The Book of M

Of course, that’s not how it works. Maybe it slowed it down some, dulled the temptation to forget for a while, but it wouldn’t have worked forever. Time always leaves you behind.

If I’d deteriorated any faster, I think we would have just stayed there until there was nothing left of me. But by the fourth day, when we realized that I was still pretty together, you couldn’t argue anymore with me that at some point you were going to have to go look for food, to keep us alive. That’s when we decided you’d go as soon as it was light enough to see, to scavenge ruthlessly to collect a last Hail Mary stash, one that would allow us to then live out our last few . . . days? weeks? together. You could be there for me then, when it really started to happen, you said.

After you fell asleep, into that deep, heavy unconsciousness you can put yourself into when you know you have to go scavenge the next day, I peeled back a little corner of the cardboard over the window in our bedroom—I know, I know, but I was careful not to crease it—and I watched the moon for a long time.

You don’t know this, Ory, but since it happened, I’ve barely slept. Maybe that’s a side effect. I stay in the bed with you, limbs tangled, but while you’re snoring softly, my eyes are open. I lift my hands over my head and just stare at them. Or rather, at where they should be, but I can’t see them, because it’s too dark. The blackness is so heavy, and it’s so hard to see the outline of my fingers, that for those few hours every night, it almost feels like I still have a shadow. I never would have realized that not having one feels different from having one, but it does. And the only time I can relieve that feeling is then, when it’s really dark and I can’t see any of myself, let alone the subtle shape I should cast beneath me.

I sat there at the window watching the moon shift silently across the sky until I heard you stir. I crawled back in beside you, jammed my nose into your neck. Even after six days without bathing, you still smelled kind of sweet, like faint vanilla that was sharpening.

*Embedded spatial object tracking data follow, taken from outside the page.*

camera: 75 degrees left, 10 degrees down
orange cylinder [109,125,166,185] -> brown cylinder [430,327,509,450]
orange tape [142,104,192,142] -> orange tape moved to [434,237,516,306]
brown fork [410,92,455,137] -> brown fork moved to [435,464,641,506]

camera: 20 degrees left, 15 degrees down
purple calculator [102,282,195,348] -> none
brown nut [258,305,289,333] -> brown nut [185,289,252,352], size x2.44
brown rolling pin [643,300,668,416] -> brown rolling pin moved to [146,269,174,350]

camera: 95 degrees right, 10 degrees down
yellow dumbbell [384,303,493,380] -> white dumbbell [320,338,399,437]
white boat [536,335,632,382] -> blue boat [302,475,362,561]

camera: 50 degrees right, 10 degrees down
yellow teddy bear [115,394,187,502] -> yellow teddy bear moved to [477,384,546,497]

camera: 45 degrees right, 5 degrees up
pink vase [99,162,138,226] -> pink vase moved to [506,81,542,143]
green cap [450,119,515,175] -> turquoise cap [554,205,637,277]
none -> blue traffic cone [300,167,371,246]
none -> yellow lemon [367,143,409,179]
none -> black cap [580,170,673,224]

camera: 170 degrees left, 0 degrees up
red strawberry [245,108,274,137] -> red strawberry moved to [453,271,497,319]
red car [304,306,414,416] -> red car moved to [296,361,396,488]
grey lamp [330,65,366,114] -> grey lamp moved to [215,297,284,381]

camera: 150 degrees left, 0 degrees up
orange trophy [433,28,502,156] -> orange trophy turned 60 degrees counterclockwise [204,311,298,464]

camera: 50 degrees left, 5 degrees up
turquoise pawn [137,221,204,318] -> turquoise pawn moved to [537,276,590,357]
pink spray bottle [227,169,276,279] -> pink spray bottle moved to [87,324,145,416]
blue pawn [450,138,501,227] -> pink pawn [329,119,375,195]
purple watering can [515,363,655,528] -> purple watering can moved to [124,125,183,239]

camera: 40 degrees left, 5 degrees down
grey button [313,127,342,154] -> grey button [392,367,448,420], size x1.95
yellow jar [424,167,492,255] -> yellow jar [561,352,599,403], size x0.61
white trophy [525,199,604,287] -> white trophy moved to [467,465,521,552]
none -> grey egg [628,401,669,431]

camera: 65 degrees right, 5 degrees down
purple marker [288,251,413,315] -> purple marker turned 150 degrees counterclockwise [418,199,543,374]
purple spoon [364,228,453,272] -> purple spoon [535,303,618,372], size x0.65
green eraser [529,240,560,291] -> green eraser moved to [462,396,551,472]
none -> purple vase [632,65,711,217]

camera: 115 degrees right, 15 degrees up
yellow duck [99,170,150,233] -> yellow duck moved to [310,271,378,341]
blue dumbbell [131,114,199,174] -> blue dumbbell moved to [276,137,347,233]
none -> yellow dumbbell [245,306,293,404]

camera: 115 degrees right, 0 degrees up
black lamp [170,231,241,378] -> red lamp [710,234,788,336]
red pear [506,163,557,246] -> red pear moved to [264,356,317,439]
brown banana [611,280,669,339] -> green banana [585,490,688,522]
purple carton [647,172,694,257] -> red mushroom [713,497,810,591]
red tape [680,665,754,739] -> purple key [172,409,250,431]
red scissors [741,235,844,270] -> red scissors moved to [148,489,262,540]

You clutched at me aimlessly, still half-unconscious, and squeezed me to you with a sleep-heavy leg that you wrapped over me. “But I have a confession about that last play,” you murmured, dreamlost, face searching for my shoulder to bury itself. You don’t know this, Ory, but you talk in your sleep when you’re upset. We sometimes have entire conversations you don’t remember at all. Your own tiny version of shadowlessness. “I have a confession to make.”

“I know,” I whispered, trying to calm you.

I knew where your memories were leading you. You were talking about the football game where we met.

The sky was piercing gray that day. We were huddled together on the bleachers, shivering in our windbreakers as tiny colored dots dashed back and forth across a field far below us. You leaned closer, looking like a boy, nervous and brash at the same time. A whistle shrieked. My friends had vanished into the crowd like fog burning off a lake in late morning, Marion herding them away—and yours had pulled back just far enough to watch you make a fool of yourself. I didn’t know them then, but Paul and Imanuel were in that group, watching us. Plastic armor crashed.

“I actually don’t know anything . . . about football.” You trailed off into a soft snore. “I’m only here because my friend Paul made me . . .”

I shifted, fixing your pillow gently.

“You ready to get out of here?” you asked, the same way you had the first time. Later you told me it was the most daring, stupid way you’d ever invited a girl to dinner—that you were convinced you had to seem nonchalant to impress me, but were terrified you’d just blown it as soon as the words were out.

“Shh,” I hummed into your ear, but you didn’t quiet. I knew you wouldn’t until I repeated what I’d said—whenever you had this dream, you never did until I answered. “I’m always ready,” I finally said.

You settled, smiling faintly. I stroked your hair until I thought you’d drifted back down.

“It’s so strange,” you mumbled suddenly. Your voice was so clear that I looked at you in surprise in the darkness, but you were still asleep, eyes still closed. Your fingers dawdled clumsily at the collar of your shirt, where the single silver chain necklace you always wear disappeared beneath the cotton collar. “My ring is gone.”

“What ring?” I asked.

“My wedding ring,” you answered.

Deep inside me, something horrible bloomed. A drowning, drowning dread.

“I don’t know how I could have lost it . . .” Your eyelids fluttered. “Don’t know.”

“Maybe you took it off and put it somewhere,” I whispered. I tried to hide the horror in my voice.

“I never take it off.” You smiled faintly at me from the other side of sleep. “You know that.”